The conversion of $\text{5}\text{.00}\text{mg}$ into $\text{g}$ can be written using equation (2) as,

$\begin{array}{rll}1\text{mg}& =& {\text{10}}^{-3}\text{g}\\ \text{5}\text{.00}\text{mg}& =& \frac{{\text{10}}^{-3}\text{g}}{1\text{mg}}\times 5.00\text{mg}\\ & =& \text{5}\text{.00}\times {\text{10}}^{-3}\text{g}\end{array}$

Conclusion

The given metric-metric conversion of $\text{5}\text{.00}\text{mg}$ into $\text{g}$ is $\text{5}\text{.00}\times {\text{10}}^{-3}\text{g}$.

Interpretation Introduction

(c)

Interpretation:

The given metric-metric conversion is to be stated.

Concept introduction:

The metric system unit is the unit system which is accepted as the standard system of unit internationally. The nonmetric units are the common unit system which is not standard for the parameter to be calculated. The unit factors are calculated by taking the ratio of two equivalent measurement systems and these are used in unit conversions.

Answer to Problem 16E

The given metric-metric conversion of $\text{5}\text{.00}\text{mL}$ into $\text{L}$ is $\text{5}\text{.00}\times {\text{10}}^{-3}\text{L}$.

Explanation of Solution

The relation between liter and milliliter is given below as,

$1\text{mL}={\text{10}}^{-3}\text{L}$ …(3)

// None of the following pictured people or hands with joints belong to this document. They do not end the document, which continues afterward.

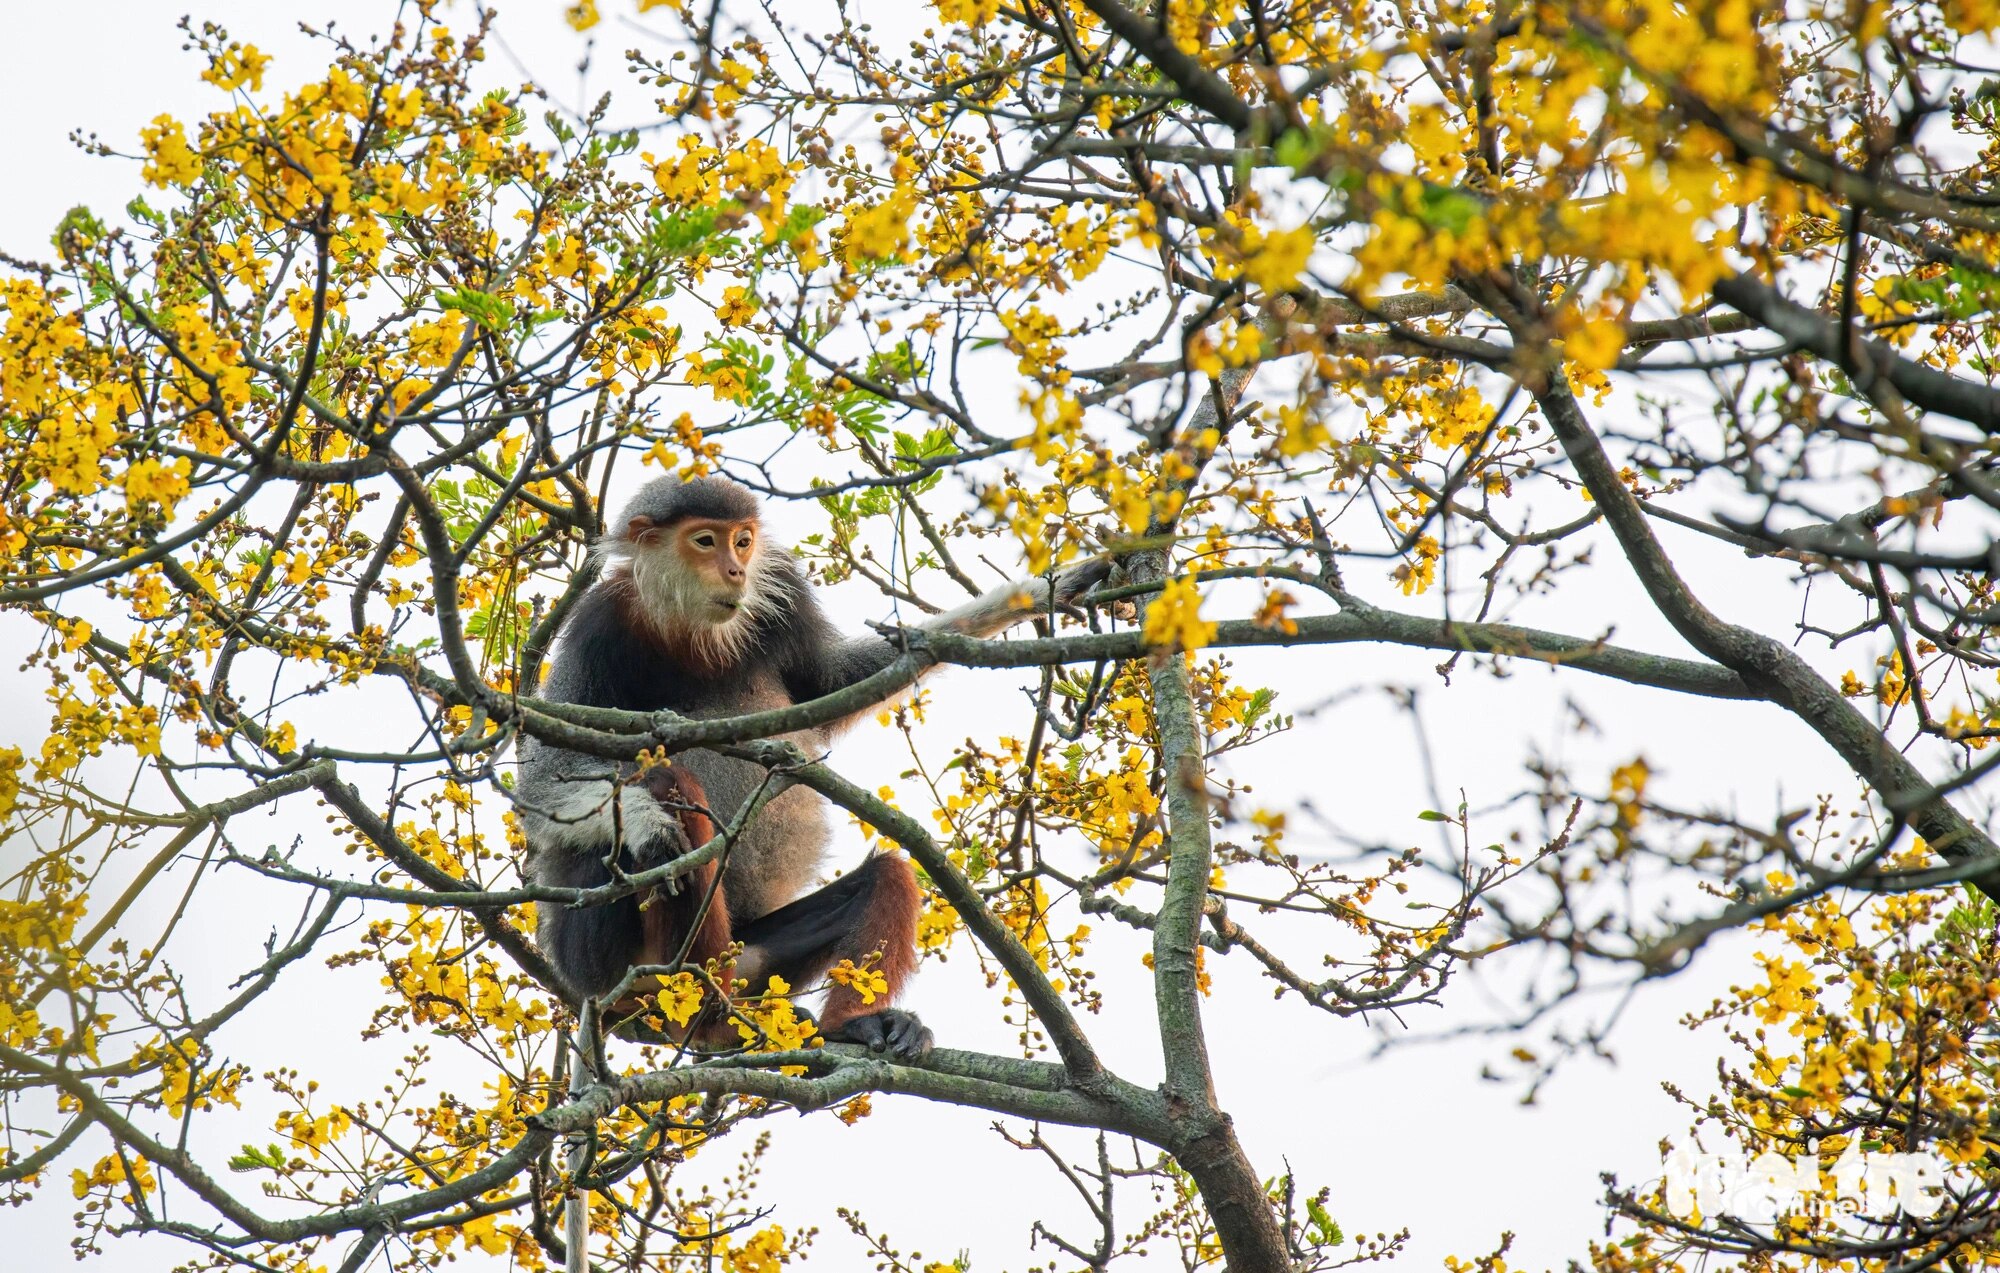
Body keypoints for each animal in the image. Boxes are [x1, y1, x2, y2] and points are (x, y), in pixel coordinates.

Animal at [516, 472, 1112, 1056]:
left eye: (743, 541)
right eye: (704, 541)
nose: (735, 570)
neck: (690, 628)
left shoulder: (784, 595)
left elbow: (839, 681)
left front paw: (1054, 585)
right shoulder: (599, 625)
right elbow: (541, 785)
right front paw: (646, 824)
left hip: (758, 956)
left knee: (888, 873)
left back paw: (850, 1023)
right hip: (597, 961)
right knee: (664, 784)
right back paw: (696, 1002)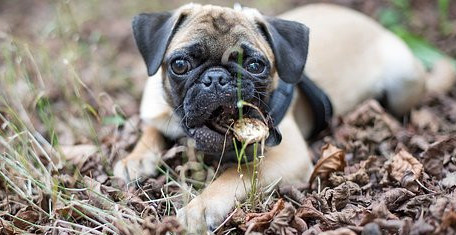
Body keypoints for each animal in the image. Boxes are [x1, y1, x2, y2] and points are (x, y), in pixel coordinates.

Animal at [113, 3, 452, 233]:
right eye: (180, 65)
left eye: (254, 65)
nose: (217, 78)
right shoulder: (156, 111)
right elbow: (150, 132)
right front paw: (134, 159)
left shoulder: (287, 156)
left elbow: (237, 173)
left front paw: (200, 207)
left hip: (403, 80)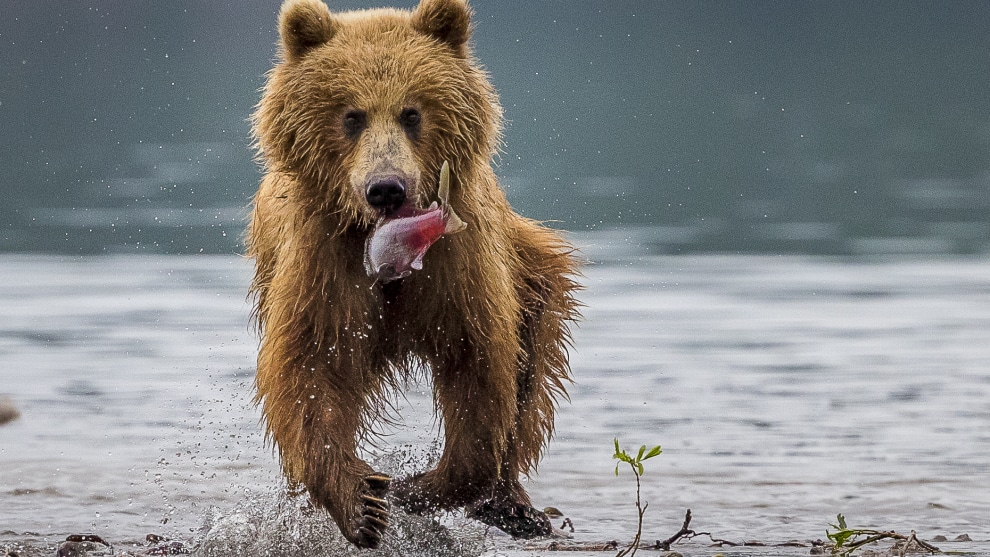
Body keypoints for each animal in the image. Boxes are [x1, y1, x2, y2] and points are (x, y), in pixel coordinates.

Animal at [246, 0, 581, 549]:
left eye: (411, 112)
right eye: (352, 116)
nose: (387, 188)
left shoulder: (458, 267)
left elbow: (479, 366)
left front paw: (413, 488)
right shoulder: (324, 264)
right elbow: (308, 367)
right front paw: (363, 502)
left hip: (527, 267)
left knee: (532, 363)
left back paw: (511, 505)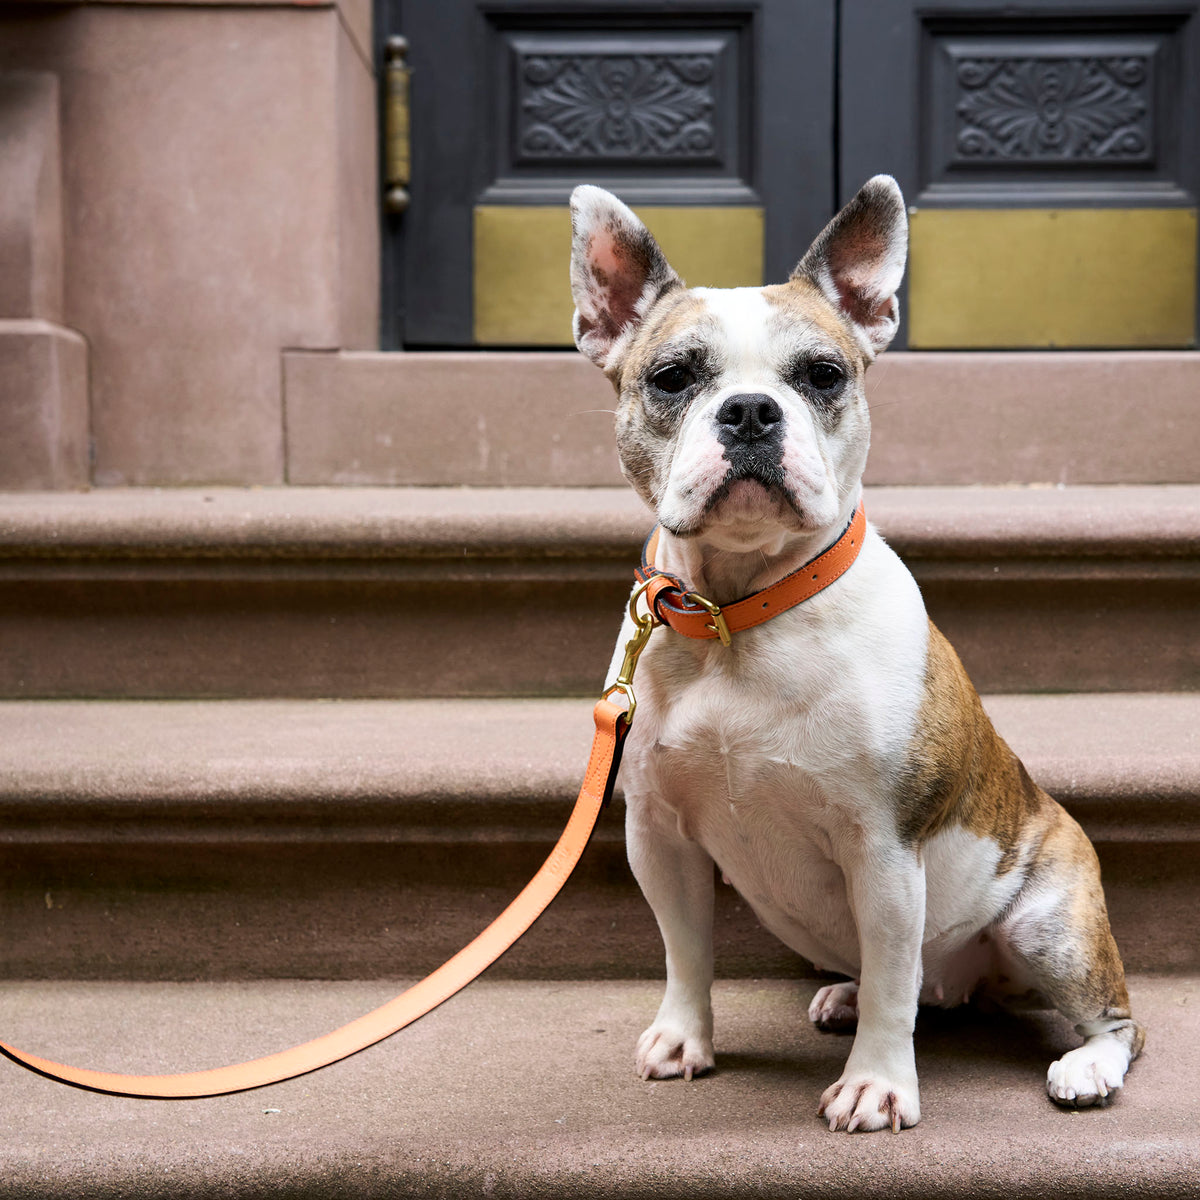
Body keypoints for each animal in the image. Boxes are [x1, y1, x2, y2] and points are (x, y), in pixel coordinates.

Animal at [564, 174, 1142, 1128]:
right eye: (673, 377)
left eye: (822, 375)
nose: (751, 411)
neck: (742, 611)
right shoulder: (661, 837)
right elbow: (686, 950)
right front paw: (684, 1037)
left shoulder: (883, 850)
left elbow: (891, 983)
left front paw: (877, 1085)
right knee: (907, 986)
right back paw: (845, 994)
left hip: (1046, 926)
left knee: (1103, 1017)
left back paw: (1087, 1066)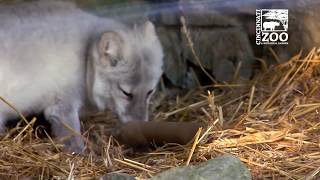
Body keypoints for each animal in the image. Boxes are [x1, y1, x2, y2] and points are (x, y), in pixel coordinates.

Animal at [0, 1, 162, 152]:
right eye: (126, 93)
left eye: (150, 91)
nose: (141, 123)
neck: (85, 59)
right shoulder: (63, 108)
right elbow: (75, 141)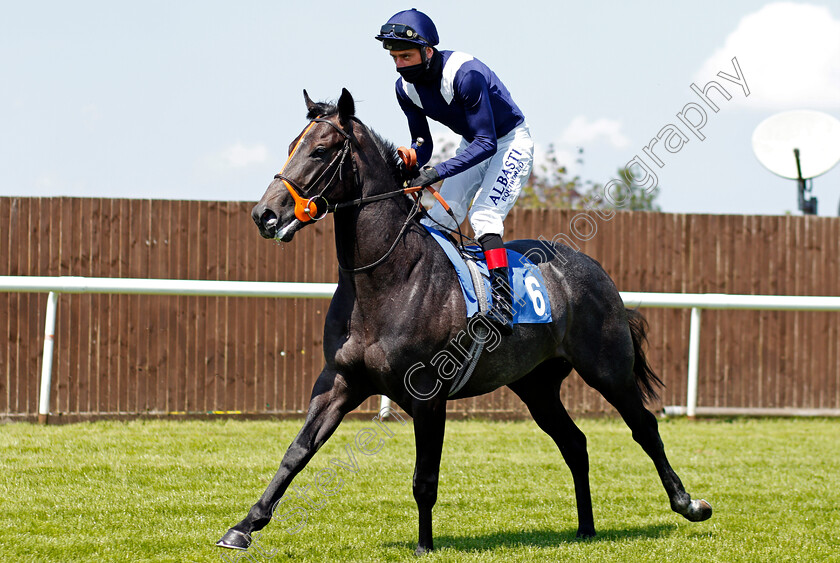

The conversion of $\text{5}\text{.00}\text{mL}$ into $\text{L}$ can be written using equation (3) as,

$\begin{array}{rll}1\text{mL}& =& {\text{10}}^{-3}\text{L}\\ \text{5}\text{.00}\text{mL}& =& \frac{{\text{10}}^{-3}\text{L}}{1\text{mL}}\times 5.00\text{mL}\\ & =& \text{5}\text{.00}\times {\text{10}}^{-3}\text{L}\end{array}$

Conclusion

The given metric-metric conversion of $\text{5}\text{.00}\text{mL}$ into $\text{L}$ is $\text{5}\text{.00}\times {\text{10}}^{-3}\text{L}$.

Interpretation Introduction

(d)

Interpretation:

The given metric-metric conversion is to be stated.

Concept introduction:

The metric system unit is the unit system which is accepted as the standard system of unit internationally. The nonmetric units are the common unit system which is not standard for the parameter to be calculated. The unit factors are calculated by taking the ratio of two equivalent measurement systems and these are used in unit conversions.

Answer to Problem 16E

The given metric-metric conversion of $\text{5}\text{.00}\text{ds}$ into $\text{s}$ is $0.50\text{s}$.

Explanation of Solution

The relation between second and decisecond is given below as,

$1\text{ds}={\text{10}}^{-1}\text{s}$ …(4)

The conversion of $\text{5}\text{.00}\text{ds}$ into $\text{s}$ can be written using equation (4) as,

$\begin{array}{rll}1\text{ds}& =& {\text{10}}^{-1}\text{s}\\ \text{5}\text{.00}\text{ds}& =& \frac{{\text{10}}^{-1}\text{s}}{1\text{ds}}\times 5.00\text{ds}\\ & =& 0.50\text{s}\end{array}$

Conclusion

The given metric-metric conversion of $\text{5}\text{.00}\text{ds}$ into $\text{s}$ is $0.50\text{s}$.